How to Write a Job Application Email

Many students looking for jobs, especially fresh graduates, use email to send their resumes in addition to using job platforms like Recruitery. This is especially true when applying to overseas companies. However, many resumes are often discarded before HR even opens them. 

In this blog post, we will address the four common mistakes that people make when sending a job application email, hopefully at the end of this blog post, you will be able to avoid them.

1. Choosing the Right Email Service for Job Hunting

Men on his computer sending an email

Some people suggest that for job seekers, it’s best to use universally recognized email services like Gmail or Outlook. If your school provides email services, using a school domain email can be a good choice as it emphasizes your academic background. However, these are not hard and fast rules.

It’s important to note that there is no one-size-fits-all email service for job applications. The key is to choose an email service that is reliable and widely used in your target job market. For instance, while certain email services may be popular and reliable in one country, they may not be as effective in another due to different internet regulations and practices.

Many job seekers have found that their job applications become ineffective if they use an email service that is not commonly used or recognized in the country where the job is located. Therefore, choosing an email service that can guarantee delivery and is familiar to employers in your target job market is crucial for successful job hunting.

2. Email Signature and Subject

What truly matters is the content of the email, not the email service you use. Ensuring that your emails are sent and received accurately and on time is the most important aspect. Please turn off email signatures like "Sent from my device" because they can make your email look less formal. While an email signature is not necessary, if you choose to include one, use a horizontal line to separate it and include basic information like your name, school, job title, contact information, and mailing address to facilitate further contact.

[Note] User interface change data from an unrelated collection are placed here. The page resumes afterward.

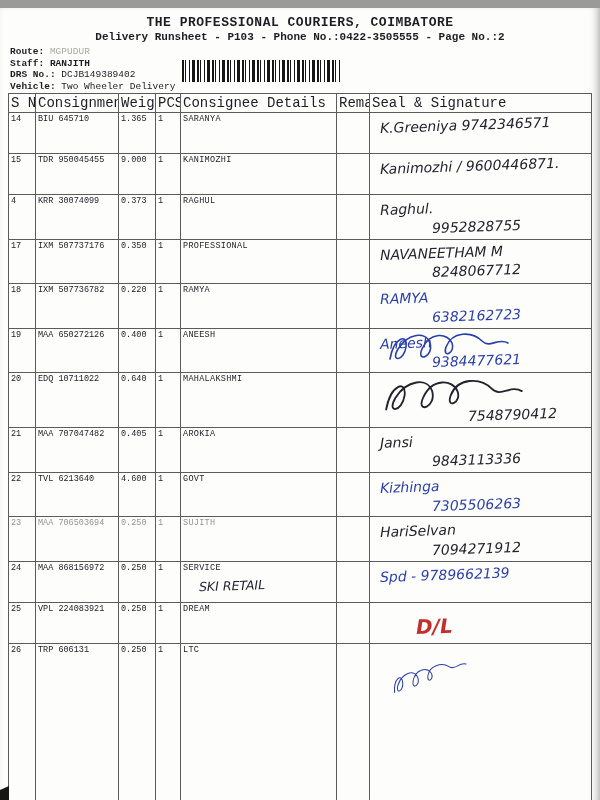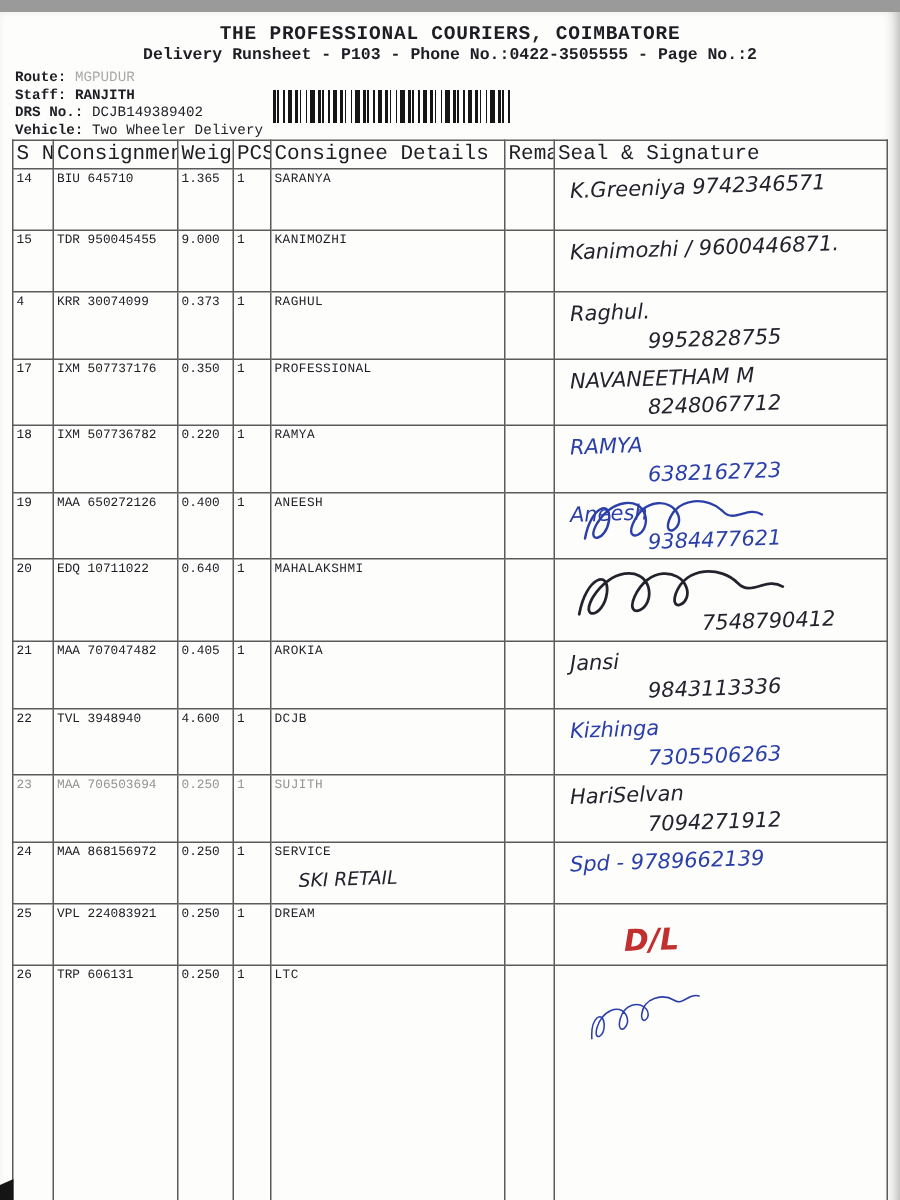--- a/index.html
+++ b/index.html
@@ -234,25 +234,25 @@
     <td class="c-remarks"></td>
     <td class="c-sign">
       <div class="sig-wrap" style="color: rgb(35, 35, 46);">
               <div class="sig-line">Jansi</div>
               <div class="sig-line">9843113336</div>
             </div>
     </td>
   </tr>
         <tr>
     <td class="c-sno">22</td>
-    <td class="c-cons">TVL 3948940</td>
+    <td class="c-cons">TVL 6213640</td>
     <td class="c-weight">4.600</td>
     <td class="c-pcs">1</td>
     <td class="c-consignee">
-      <div class="consignee-name">DCJB</div>
+      <div class="consignee-name">GOVT</div>
     </td>
     <td class="c-remarks"></td>
     <td class="c-sign">
       <div class="sig-wrap" style="color: rgb(43, 63, 168);">
               <div class="sig-line">Kizhinga</div>
               <div class="sig-line">7305506263</div>
             </div>
     </td>
   </tr>
         <tr>

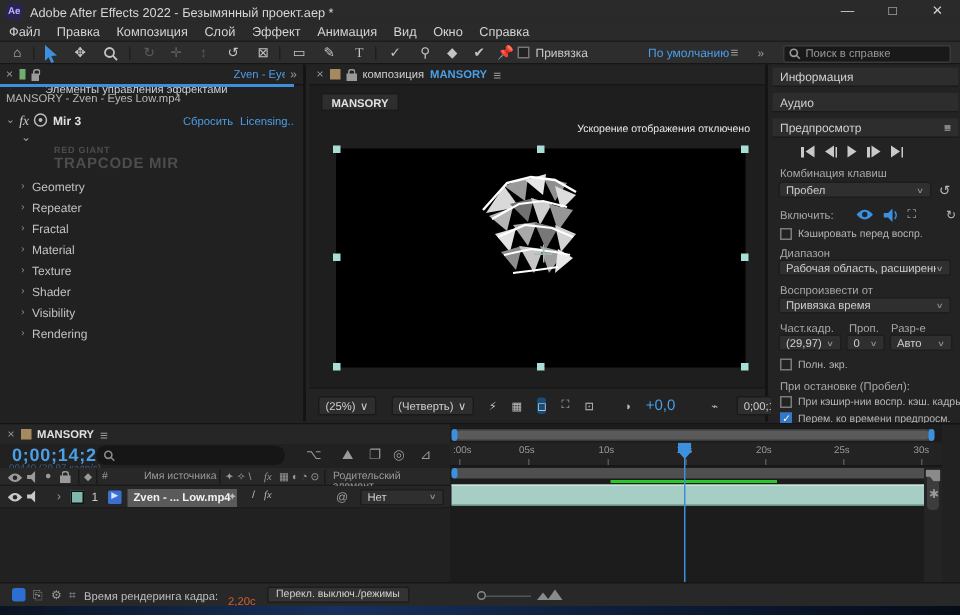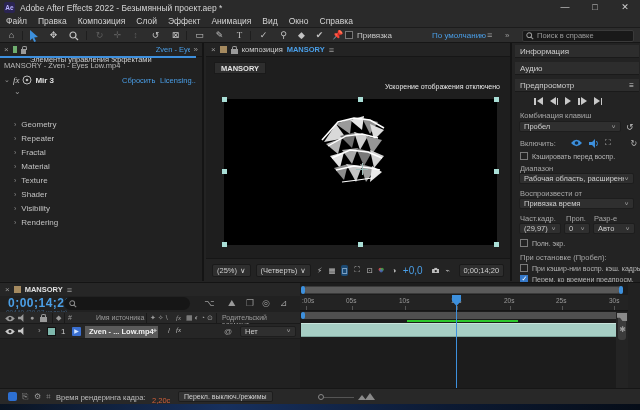--- a/index.html
+++ b/index.html
@@ -69,21 +69,21 @@
   #comp-tabbar .t2 { font-size:7.5px; color:#4a9fe8; font-weight:bold; }
   #comp-crumb { position:absolute; left:8px; top:19px; height:12px; background:#2e2e2e; border:1px solid #1a1a1a; color:#e2e2e2; font-size:7.5px; font-weight:bold; padding:0 6px; line-height:11px; }
   #viewer { position:absolute; left:0; top:36px; width:100%; height:179px; background:#1e1e1e; }
   #accel-msg { position:absolute; right:10px; top:4px; font-size:7px; color:#e8e8e8; }
   #frame { position:absolute; left:18px; top:20px; width:273px; height:146px; background:#000; }
   .hdl { position:absolute; width:5px; height:5px; background:#a9ded6; }
   #blob { position:absolute; left:88px; top:13px; }
   #anchor { position:absolute; left:132px; top:64px; width:12px; height:12px; }
   #anchor::before { content:""; position:absolute; left:0; top:5.5px; width:12px; height:1px; background:#9fbdb9; }
   #anchor::after { content:""; position:absolute; left:5.5px; top:0; width:1px; height:12px; background:#9fbdb9; }
-  #comp-bottom { position:absolute; left:0; top:215px; width:100%; height:23px; background:#232323; border-top:1px solid #161616; display:flex; align-items:center; gap:5px; padding:0 6px; }
+  #comp-bottom { position:absolute; left:0; top:215px; width:100%; height:23px; background:#232323; border-top:1px solid #161616; display:flex; align-items:center; gap:10px; padding:0 6px; }
   .cbtn { height:13px; border:1px solid #1a1a1a; background:#2e2e2e; border-radius:2px; display:flex; align-items:center; gap:3px; padding:0 4px; font-size:7.5px; color:#cfcfcf; }
   .mini-ic { width:13px; height:11px; border-radius:2px; display:flex; align-items:center; justify-content:center; font-size:7.5px; color:#bdbdbd; }
   .mini-ic.act { background:#1b4a74; color:#cfe6ff; }
 
   
   #rightpanel { left:514px; top:43px; width:126px; height:238px; background:#232323; }
   .rp-head { position:absolute; left:1px; width:124px; height:13px; background:#2d2d2d; border-bottom:1px solid #1a1a1a; display:flex; align-items:center; justify-content:space-between; padding:0 5px; }
   .rp-head span { font-size:8px; color:#cfcfcf; }
   #transport { position:absolute; left:20px; top:53px; display:flex; gap:7px; align-items:center; }
   .tp { display:flex; align-items:center; gap:1px; height:10px; }
@@ -233,20 +233,24 @@
       <span class="fx">fx</span>
       <svg width="10" height="10" viewBox="0 0 10 10">
           <circle cx="5" cy="5" r="4" fill="none" stroke="#bbb" stroke-width="1"></circle>
           <circle cx="5" cy="5" r="1.3" fill="#bbb"></circle>
         </svg>
       <span class="nm">Mir 3</span>
       <span id="fx-reset">Сбросить</span>
       <span id="fx-lic">Licensing..</span>
     </div>
     <div id="fx-chev2">⌄</div>
+    <div id="brand">
+      <div class="b1">RED GIANT</div>
+      <div class="b2">TRAPCODE MIR</div>
+    </div>
     <div class="fxgroup" style="top:76px;">
         <span class="c">›</span>
         <span class="g">Geometry</span>
       </div>
     <div class="fxgroup" style="top:90px;">
         <span class="c">›</span>
         <span class="g">Repeater</span>
       </div>
     <div class="fxgroup" style="top:104px;">
         <span class="c">›</span>

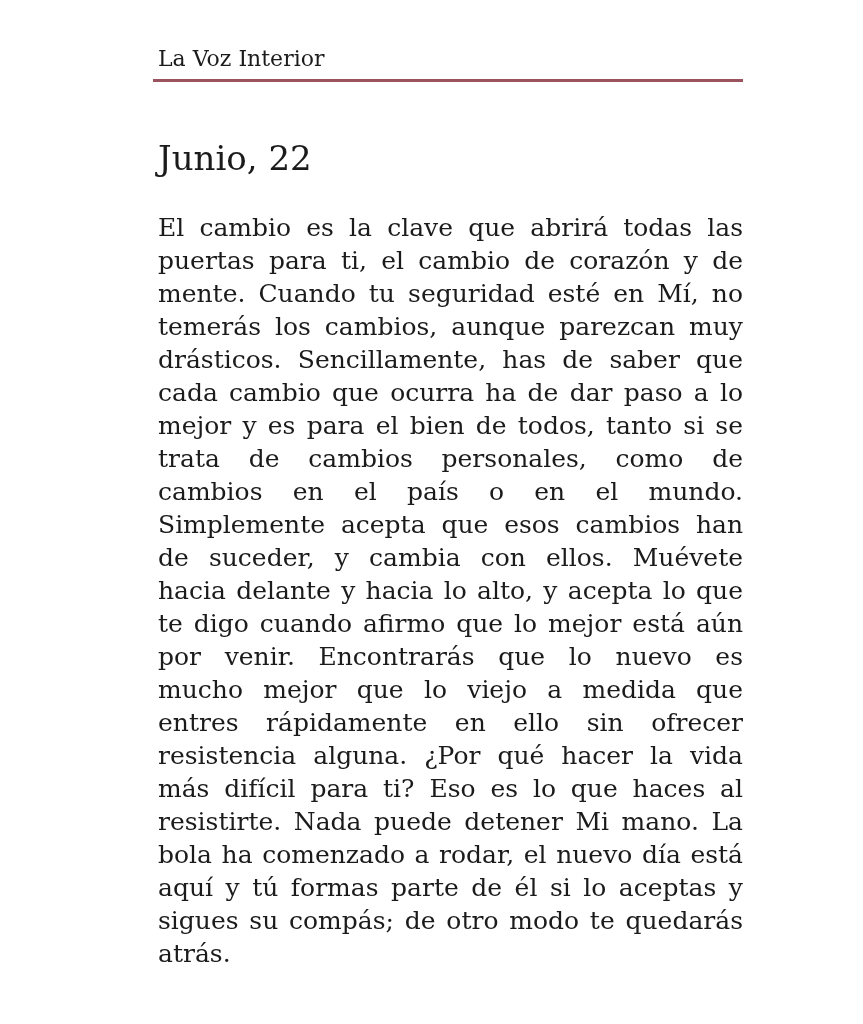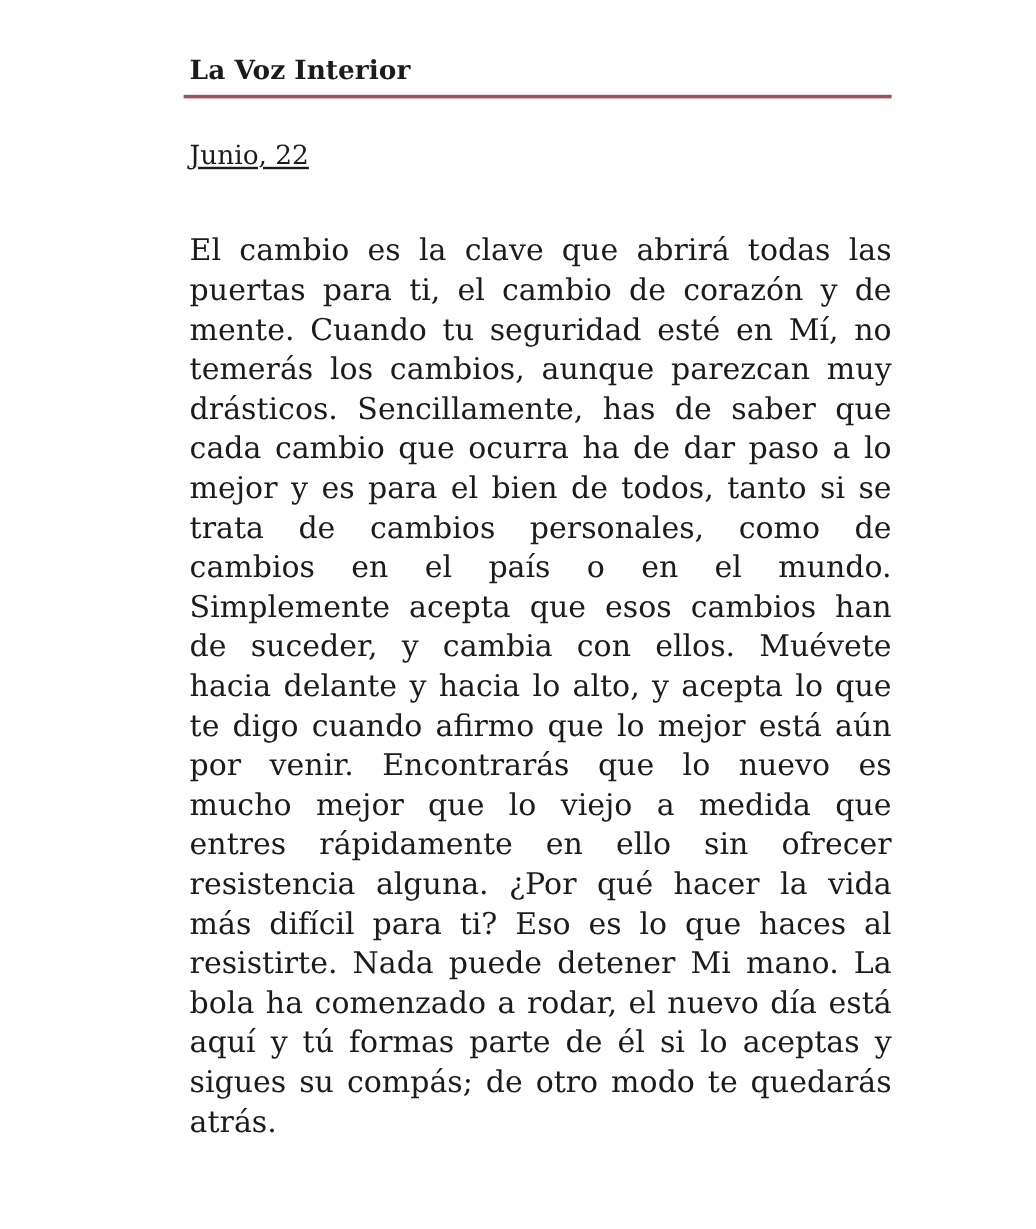--- a/index.html
+++ b/index.html
@@ -24,37 +24,35 @@
   }
   .page-header {
     display: flex;
     justify-content: space-between;
     align-items: baseline;
     font-size: 22px;
     line-height: 1.2;
     border-bottom: 3px solid #9a545e;
     padding: 0 18px 7px 5px;
     color: #1b1b1b;
-    font-weight: bold;
   }
   .book-title {
     white-space: nowrap;
   }
   .author-name {
     white-space: nowrap;
   }
   .date-heading {
-    margin: 36px 0 0 5px;
-    font-size: 22px;
+    margin: 56px 0 0 5px;
+    font-size: 34px;
     font-weight: normal;
     line-height: 1.2;
-    text-decoration: underline;
   }
   .body-paragraph {
-    margin: 47px 0 0 5px;
+    margin: 32px 0 0 5px;
     font-size: 25px;
     line-height: 33px;
     text-align: justify;
     text-justify: inter-word;
     word-spacing: 1px;
   }
 </style>
 </head>
 <body>
 

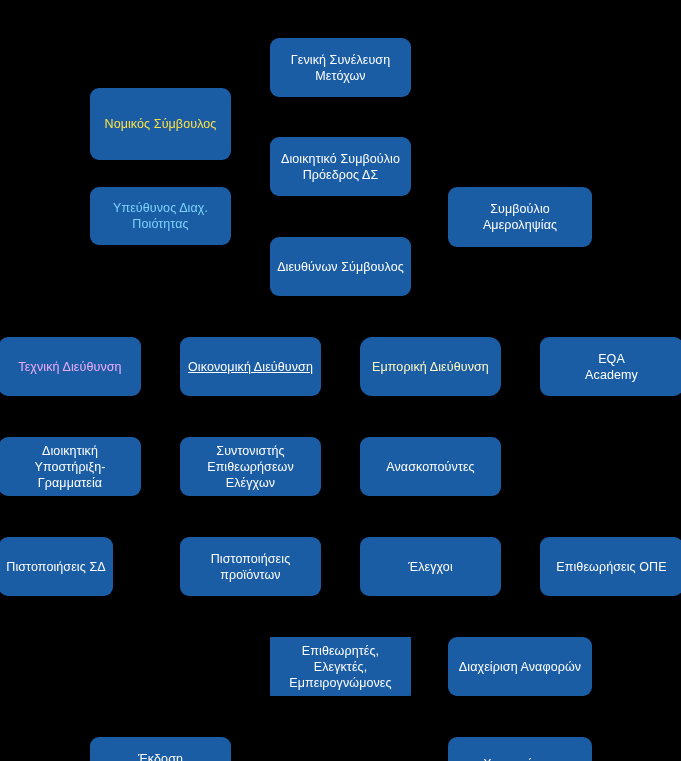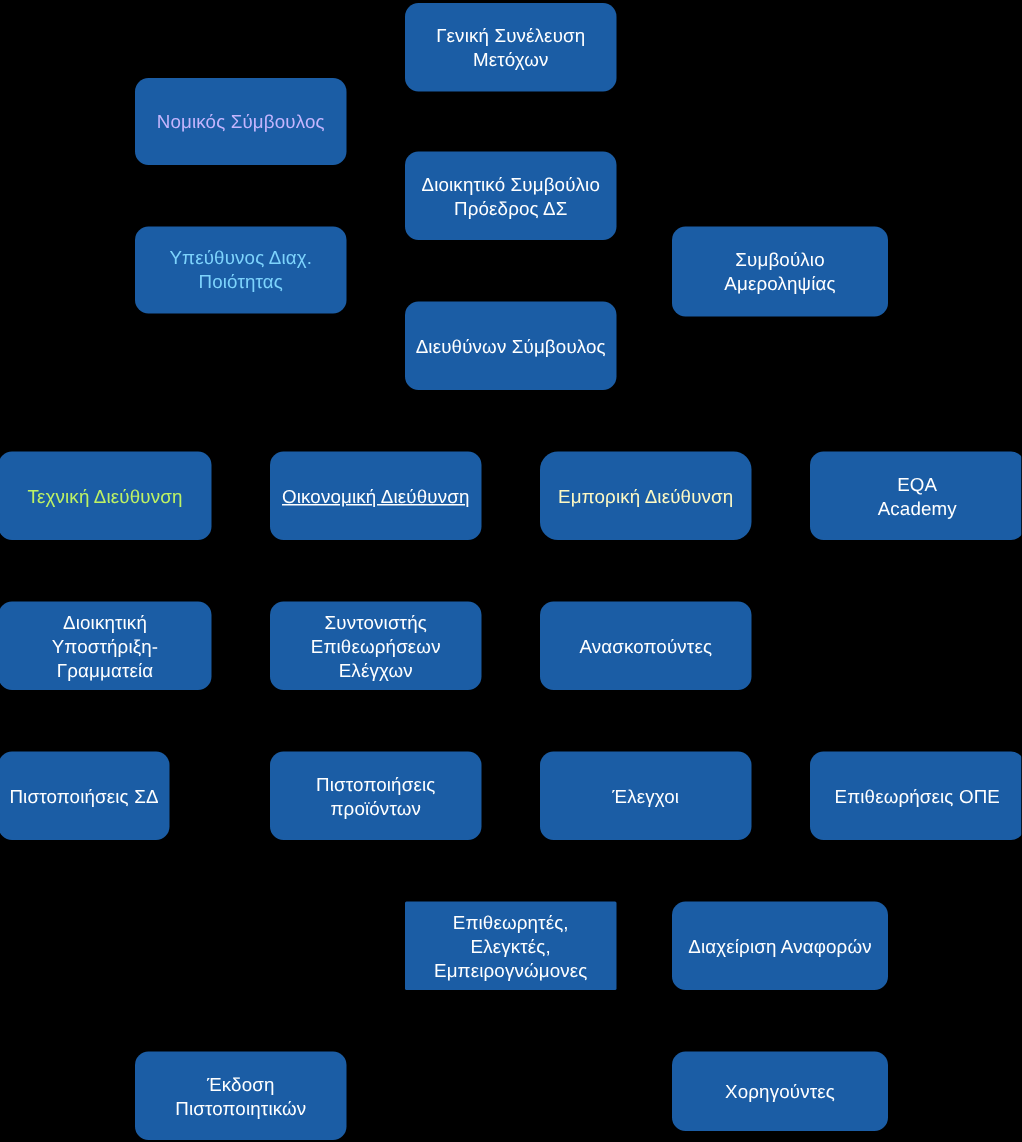--- a/index.html
+++ b/index.html
@@ -26,41 +26,42 @@
     justify-content: center;
     text-align: center;
     border-radius: 9px;
     color: #ffffff;
     font-size: 12.5px;
     line-height: 1.28;
     letter-spacing: 0.1px;
     padding: 20px 7px;
     white-space: pre-line;
     overflow: hidden;
+    margin-top: 36px;
   }
   .org-node .node-label {
     display: block;
     width: 100%;
     white-space: pre-line;
   }
 </style>
 </head>
 <body>
 
 <div id="chart-canvas" style="width: 681px; height: 761px; background: rgb(0, 0, 0);">
     <div class="org-node" style="left: 270px; top: 2px; width: 141px; height: 59px; background: rgb(27, 93, 165); color: rgb(255, 255, 255); border-radius: 9px;"><span class="node-label">Γενική Συνέλευση
 Μετόχων</span></div>
-    <div class="org-node" style="left: 90px; top: 52px; width: 141px; height: 58px; background: rgb(27, 93, 165); color: #c4b5fd; border-radius: 9px;"><span class="node-label">Νομικός Σύμβουλος</span></div>
+    <div class="org-node" style="left: 90px; top: 52px; width: 141px; height: 72px; background: rgb(27, 93, 165); color: #fde047; border-radius: 9px;"><span class="node-label">Νομικός Σύμβουλος</span></div>
     <div class="org-node" style="left: 270px; top: 101px; width: 141px; height: 59px; background: rgb(27, 93, 165); color: rgb(255, 255, 255); border-radius: 9px;"><span class="node-label">Διοικητικό Συμβούλιο
 Πρόεδρος ΔΣ</span></div>
     <div class="org-node" style="left: 90px; top: 151px; width: 141px; height: 58px; background: rgb(27, 93, 165); color: #7dd3fc; border-radius: 9px;"><span class="node-label">Υπεύθυνος Διαχ.
 Ποιότητας</span></div>
     <div class="org-node" style="left: 448px; top: 151px; width: 144px; height: 60px; background: rgb(27, 93, 165); color: rgb(255, 255, 255); border-radius: 9px;"><span class="node-label">Συμβούλιο Αμεροληψίας</span></div>
     <div class="org-node" style="left: 270px; top: 201px; width: 141px; height: 59px; background: rgb(27, 93, 165); color: rgb(255, 255, 255); border-radius: 9px;"><span class="node-label">Διευθύνων Σύμβουλος</span></div>
-    <div class="org-node" style="left: -1px; top: 301px; width: 142px; height: 59px; background: rgb(27, 93, 165); color: #bef264; border-radius: 9px;"><span class="node-label">Τεχνική Διεύθυνση</span></div>
+    <div class="org-node" style="left: -1px; top: 301px; width: 142px; height: 59px; background: rgb(27, 93, 165); color: #f0abfc; border-radius: 9px;"><span class="node-label">Τεχνική Διεύθυνση</span></div>
     <div class="org-node" style="left: 180px; top: 301px; width: 141px; height: 59px; background: rgb(27, 93, 165); color: rgb(255, 255, 255); border-radius: 9px; text-decoration: underline;"><span class="node-label">Οικονομική Διεύθυνση</span></div>
     <div class="org-node" style="left: 360px; top: 301px; width: 141px; height: 59px; background: rgb(27, 93, 165); color: #fef9c3; border-radius: 12px;"><span class="node-label">Εμπορική Διεύθυνση</span></div>
     <div class="org-node" style="left: 540px; top: 301px; width: 143px; height: 59px; background: rgb(27, 93, 165); color: rgb(255, 255, 255); border-radius: 9px;"><span class="node-label">EQA
 Academy</span></div>
     <div class="org-node" style="left: -1px; top: 401px; width: 142px; height: 59px; background: rgb(27, 93, 165); color: rgb(255, 255, 255); border-radius: 9px;"><span class="node-label">Διοικητική Υποστήριξη-
 Γραμματεία</span></div>
     <div class="org-node" style="left: 180px; top: 401px; width: 141px; height: 59px; background: rgb(27, 93, 165); color: rgb(255, 255, 255); border-radius: 9px;"><span class="node-label">Συντονιστής
 Επιθεωρήσεων Ελέγχων</span></div>
     <div class="org-node" style="left: 360px; top: 401px; width: 141px; height: 59px; background: rgb(27, 93, 165); color: rgb(255, 255, 255); border-radius: 9px;"><span class="node-label">Ανασκοπούντες</span></div>
     <div class="org-node" style="left: -1px; top: 501px; width: 114px; height: 59px; background: rgb(27, 93, 165); color: rgb(255, 255, 255); border-radius: 9px;"><span class="node-label">Πιστοποιήσεις ΣΔ</span></div>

Usually, when HR receives dozens of emails with the subject line "Job Application," or similar variants, it can be a bit depressing.

Moreover, HR often receives emails from senders with bizarre pseudonyms or nonsensical usernames. In most cases, these emails are never opened. Therefore, change your email name to your real name.

If the job posting specifies a submission format (e.g., Name-School-Major-Position Applied For), even if you feel that this format doesn't suit your characteristics, follow it. Failure to do so can lead to your email being ignored. When a format is given, it is for a reason. Don't add extra burden to the recipient; be helpful and kind as this is one of the most basic criteria many large companies' HR departments use to evaluate candidates.

3. Email Body

Men clearing his email inbox with notification coming in

Remember, don't just send your resume without any content in the email body. If your email has no text in the body, the chances of it being ignored increase slightly. In the email body, you can briefly introduce yourself and highlight your strengths while specifying the position you are applying for. If you are applying to a foreign company, you may consider including a short cover letter, but keep it concise. If your email has no introduction or greeting, it can create the impression that your interest in the job is weak.

Moreover, there is no need to copy and paste the entire resume into the email body. Apart from potentially making the format look messy, repeating the information in the resume doesn't benefit the recipient. Since you've attached your resume, let the recipient read it properly.

4. Attachments

First, avoid attaching too many files. If there are no required documents other than your resume and cover letter, stick with those. Sending your graduation certificates and awards unless explicitly asked can add to HR's workload.

Use PDFs whenever possible. Avoid using DOC files and certainly don't use PPT, RTF, or PAGES formats. Sometimes Word documents from Windows can appear as garbled text on Mac, especially when the fonts don't match. So, export your documents as PDFs to ensure that the recipient sees the format you intended.

Naming attachments is also important. You can follow the naming conventions in the subject line for your resume. If the recipient specifies a naming format, be sure to follow it. Put yourself in the recipient's shoes. They might receive dozens or hundreds of resumes, and using a uniform naming format makes their job easier.

Finally, remember to include your name and contact information on your resume. If your resume doesn't have your name on it, HR won't know where to start. Most HR professionals don't have time to go through emails one by one searching for the candidates' names.

In Summary

Sending a job application email may seem straightforward, but avoiding common mistakes can significantly increase your chances of standing out to potential employers. Choosing the right email service, crafting a professional email signature and subject, paying attention to the email body, and handling attachments with care are all key aspects of a successful application. By following these guidelines, you can ensure that your job application email is not only noticed but also positively remembered by HR professionals.